### Problem to solve
The answer should be every line below, repeated exactly, with the images left out.

--- Data excerpt Enclosed Below ---

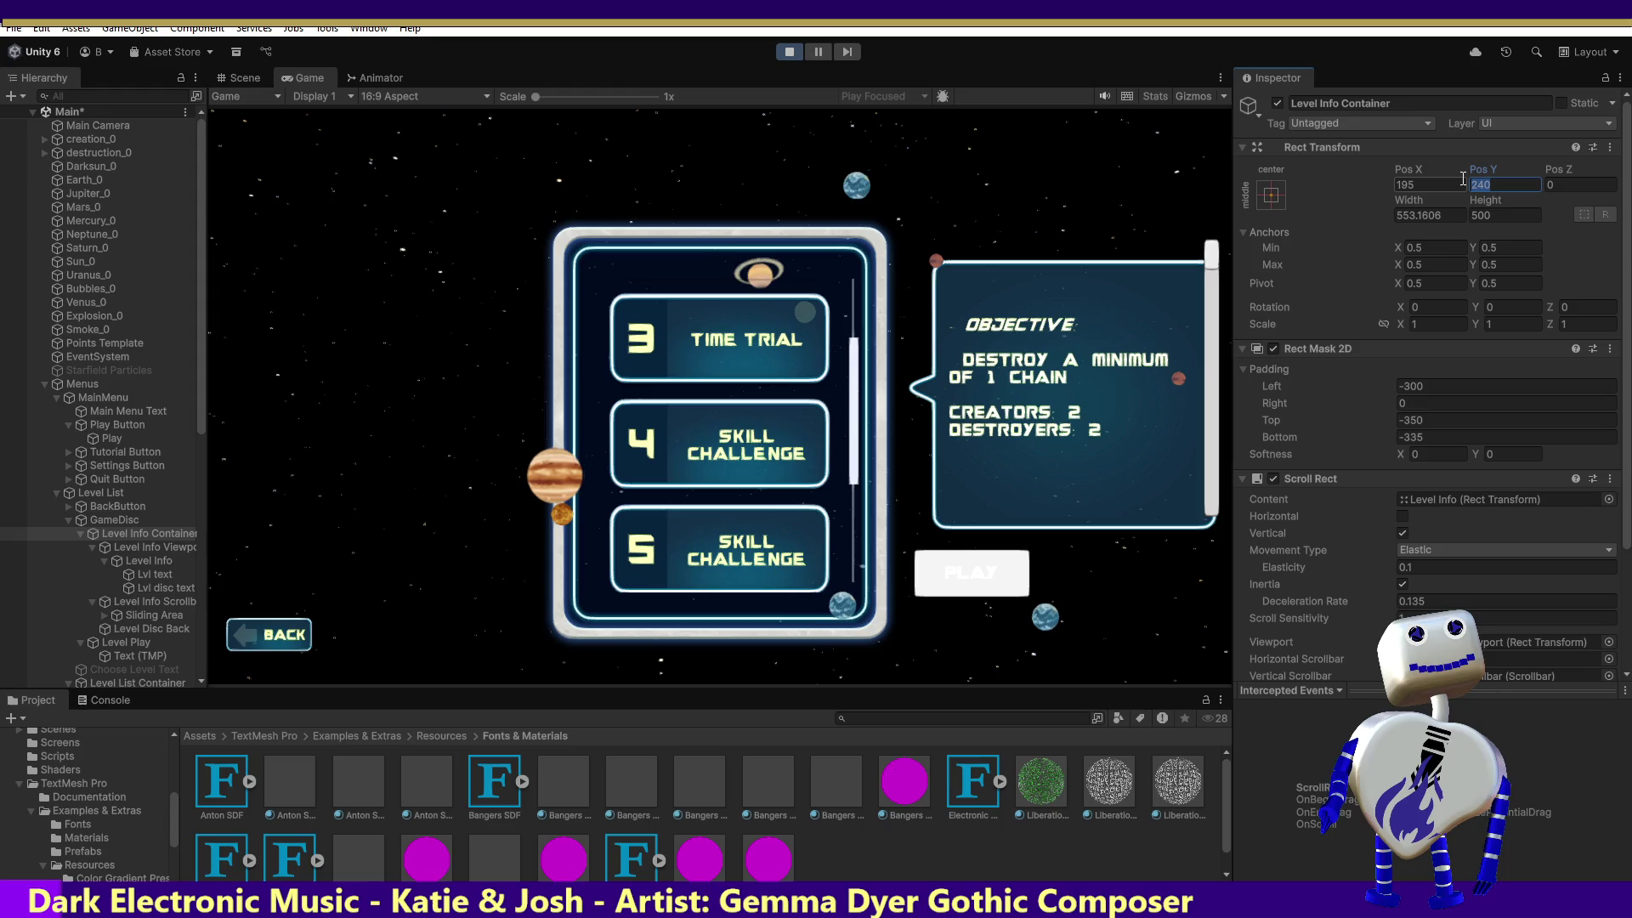
Set the Level Info Viewport's Pos Y to 0 and Height to 300.
text(0)
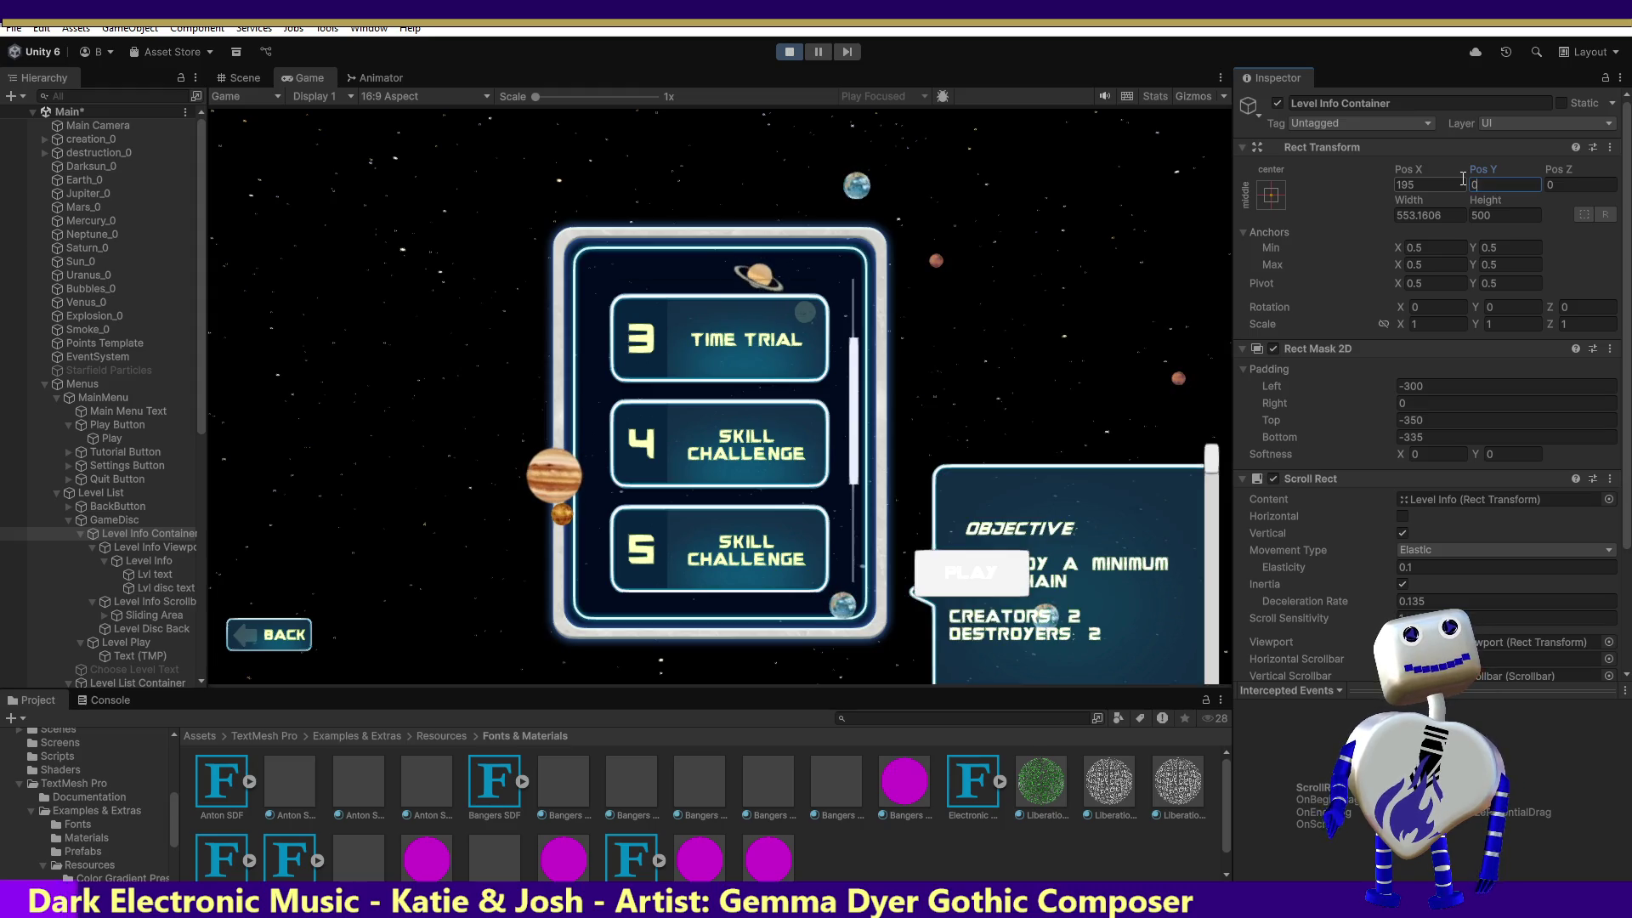
key(ctrl+z)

--- End of Enclosed Data excerpt ---

### Expected output
Set the Level Info Viewport's Pos Y to 0 and Height to 300.
text(0)
key(ctrl+z)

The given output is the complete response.